Pensate a tutte quelle decine (e forse centinaia) di migliaia di giovani che hanno sacrificato gli anni migliori della loro giovinezza, la salute, lo studio e la creatività per rincorrere la fantomatica possibilità di diventare degli sportivi professionali di successo. Sulla pratica ci riesce uno su mille, mentre gli altri restano quasi al margine della società: senza un buon grado di istruzione, con la salute spesso gravemente danneggiata, con la sensazione di essere dei falliti.
In termini della salute rovinata non va molto meglio anche a quei pochi (relativamente pochi) che ce l’hanno fatta: non solo a causa degli sforzi fisici particolari, ma anche perché non esiste lo sport professionale senza il doping. Alla base di tutti gli scandali sul doping che possiamo ricordarci si trova almeno uno dei due motivi principali.
1) È stato inventato un nuovo farmaco (più efficiente o meno evidente nella fase dei controlli), quindi tutti quelli più vecchi vengono pubblicamente dichiarati fuori legge. In tale modo viene eliminata un po’ di concorrenza.
2) Qualcuno ha esagerato a doparsi, quindi i concorrenti si allarmano per il fatto di dover incrementare troppo le proprie dosi del doping.

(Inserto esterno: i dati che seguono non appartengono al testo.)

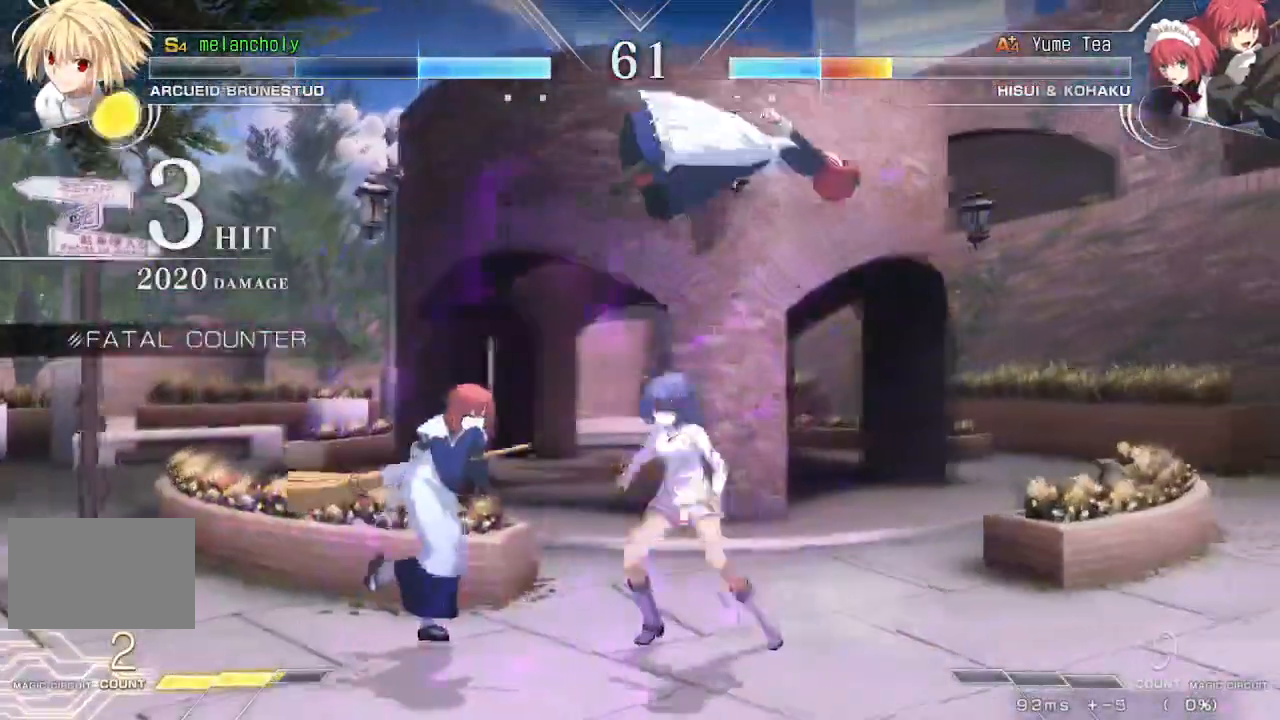
{"buttons": ["DPAD_DOWN", "DPAD_RIGHT"], "events": [[100, "TRIANGLE", "down"], [233, "R1", "down"], [250, "TRIANGLE", "up"], [400, "R1", "up"], [450, "DPAD_RIGHT", "down"]]}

A ogni giovane sportivo di oggi, arrivato a un certo gradino della propria carriera professionale, l’allenatore (o il manager) porge due mani: su una mano c’è una «pillola», sull’altra c’è un foglietto con la scritta «ciao». Perché senza il doping lo sport tornerebbe ai livelli degli anni ’60, diventando certamente più onesto, ma anche più noioso in qualità di uno show (quindi meno seguito e meno vendibile).
Immagino che molto probabilmente qualcuno si aspetta ancora che io commenti l’eliminazione della squadra russa. Per me si tratta più di una vicenda politica che sportiva (anche se i due motivi elencati sopra hanno avuto il loro peso), la quale può essere commentata in qualsiasi momento, non solo oggi. Forse ne scrivrò nei prossimi giorni. Se troverò la voglia di farlo.
P.S.: sì, so di cosa scrivo perché conosco di persona alcuni sportivi professionali.